You could first create stems for request/requests and for test/tests so you are down to just two phrases, request test and test request. You could add them to the term list and then recode them to the one desired level.

Mark_Bailey · May 11, 2018 01:30 PM

Oh, we don't have training for Text Explorer yet. We will premier a new course at the JMP Discovery Summit in October!

gzmorgan0 · May 15, 2018 06:26 AM

You did not mention what version of JMP you are working on. If JMP12 or higher there is a a column utility called Recode.

The script below creates a dummy table and calls Recode for coulmn User1.

ex= {"request tests", "request a test", "request testing", "test requests", "test request",
"testing requests"};

dt= New Table("Survey", add rows(50), NewColumn("User1", character, 
   << set each value(ex[Random integer(1,6)]) ) );
   
dt << Go To (:User1);
dt << Recode;

The attached screeshot shows the table and the interactive interface. The red box around Formula is a menu option to create a New Column (of values), a Formula (column) or In Place (replace values). I chose Formula and named the column Recode User1. Next, select all options and right click, then a pop-up menu of options appears. The options are to use one of the numerous phrases, or use a new value. Make your selection and press the Recode button.

Note: If there are multiple goups of answers, you can select the groups by different options, specifying the common term. And when done press recode.

The formula created by this action is

Match( :User1,
	"request a test", "request tests",
	"request testing", "request tests",
	"test request", "request tests",
	"test requests", "request tests",
	"testing requests", "request tests",
	:User1
)

I would have used a the following formula

t0 = Trim( Lowercase( :User1 ) );
If( Contains( t0, "request" ) & Contains( t0, "test" ),
	"request test",
	:User1
);

Neither of these functions handle typos and misspellings. JMP has a function called shortest edit distance and I have a script for computing the Levenshtein Distance and there are other algorithms to "score" the level matching (or non-matching) or words and phrases.

However, of you are working with your data interactively, Recode is very nice to use.

Look up Recode Data in the online book Using JMP. (Main Menu > Help > Books > Using JMP).

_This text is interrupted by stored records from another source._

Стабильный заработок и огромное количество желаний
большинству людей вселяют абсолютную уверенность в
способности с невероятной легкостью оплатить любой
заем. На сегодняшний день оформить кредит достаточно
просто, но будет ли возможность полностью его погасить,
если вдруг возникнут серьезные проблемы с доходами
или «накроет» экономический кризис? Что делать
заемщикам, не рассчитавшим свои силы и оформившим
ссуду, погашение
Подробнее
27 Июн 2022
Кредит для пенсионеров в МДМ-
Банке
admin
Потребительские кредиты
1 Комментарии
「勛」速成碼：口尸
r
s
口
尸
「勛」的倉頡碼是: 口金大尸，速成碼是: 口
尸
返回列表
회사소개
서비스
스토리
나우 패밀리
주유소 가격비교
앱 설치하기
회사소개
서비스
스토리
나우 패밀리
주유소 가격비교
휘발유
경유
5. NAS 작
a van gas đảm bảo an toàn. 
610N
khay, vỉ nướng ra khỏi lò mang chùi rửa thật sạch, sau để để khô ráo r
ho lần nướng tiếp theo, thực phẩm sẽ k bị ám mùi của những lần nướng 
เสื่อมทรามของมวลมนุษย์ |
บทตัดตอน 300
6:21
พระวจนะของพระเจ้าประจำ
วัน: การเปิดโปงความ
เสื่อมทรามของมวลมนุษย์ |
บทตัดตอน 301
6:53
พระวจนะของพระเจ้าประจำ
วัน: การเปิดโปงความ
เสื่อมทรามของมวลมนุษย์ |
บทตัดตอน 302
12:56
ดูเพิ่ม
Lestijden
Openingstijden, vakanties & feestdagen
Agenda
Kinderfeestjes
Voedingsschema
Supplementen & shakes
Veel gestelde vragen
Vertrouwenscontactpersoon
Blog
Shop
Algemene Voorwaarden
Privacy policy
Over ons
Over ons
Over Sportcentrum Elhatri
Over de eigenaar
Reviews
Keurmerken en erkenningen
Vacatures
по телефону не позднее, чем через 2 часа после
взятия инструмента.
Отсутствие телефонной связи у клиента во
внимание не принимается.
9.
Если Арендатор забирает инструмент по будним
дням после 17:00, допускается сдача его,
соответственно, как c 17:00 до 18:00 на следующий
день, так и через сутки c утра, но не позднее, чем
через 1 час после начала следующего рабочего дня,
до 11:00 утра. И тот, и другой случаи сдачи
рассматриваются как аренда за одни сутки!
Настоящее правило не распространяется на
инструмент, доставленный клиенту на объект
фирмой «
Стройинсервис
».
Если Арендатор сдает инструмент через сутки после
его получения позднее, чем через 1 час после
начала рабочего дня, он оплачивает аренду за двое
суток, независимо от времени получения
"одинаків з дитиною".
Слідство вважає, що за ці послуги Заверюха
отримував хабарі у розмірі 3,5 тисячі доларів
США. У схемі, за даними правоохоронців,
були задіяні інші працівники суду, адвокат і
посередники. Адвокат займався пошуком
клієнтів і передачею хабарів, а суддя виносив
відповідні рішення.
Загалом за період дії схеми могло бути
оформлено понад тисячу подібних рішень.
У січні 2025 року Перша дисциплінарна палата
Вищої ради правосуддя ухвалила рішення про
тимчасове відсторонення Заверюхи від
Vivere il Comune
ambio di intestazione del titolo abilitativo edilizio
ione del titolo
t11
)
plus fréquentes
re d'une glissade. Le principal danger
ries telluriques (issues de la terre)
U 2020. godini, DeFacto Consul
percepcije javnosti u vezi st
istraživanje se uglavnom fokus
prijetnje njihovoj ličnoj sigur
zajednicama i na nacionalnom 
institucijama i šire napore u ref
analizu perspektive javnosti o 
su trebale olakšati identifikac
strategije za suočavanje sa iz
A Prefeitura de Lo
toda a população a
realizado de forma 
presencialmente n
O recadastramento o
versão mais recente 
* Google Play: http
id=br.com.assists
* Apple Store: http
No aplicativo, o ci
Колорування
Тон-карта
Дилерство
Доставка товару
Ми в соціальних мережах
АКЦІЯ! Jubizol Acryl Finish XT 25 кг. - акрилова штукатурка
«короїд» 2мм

Mark_Bailey · May 15, 2018 06:43 AM

I could be mistaken but it appears to me that the various forms of the phrase to be dealt with are found in the phrase list of Text Explorer. These phrases are not the original character string values in the text data column. I think that this case is unstructured text, not structured character values. So the recode must be done within Text Explorer after parsing and terming.

Victor60 · May 21, 2018 08:27 AM

I have learned that this is a two step process in JMP 14 Pro. Text Explorer... First, create a new phrase by selecting multiple stemmed phrases in the right box entitled Phrase. Then, once that has been done, go to the left box entitled Term and Phrase Lists. Find and right click on the new phrase. Select "Recode" and for each of the phrases you grouped, give a single descriptive name. These disappear as the new name is given to each. Then, in that left box, you will see the new "superphrase" and you can view it in the pareto.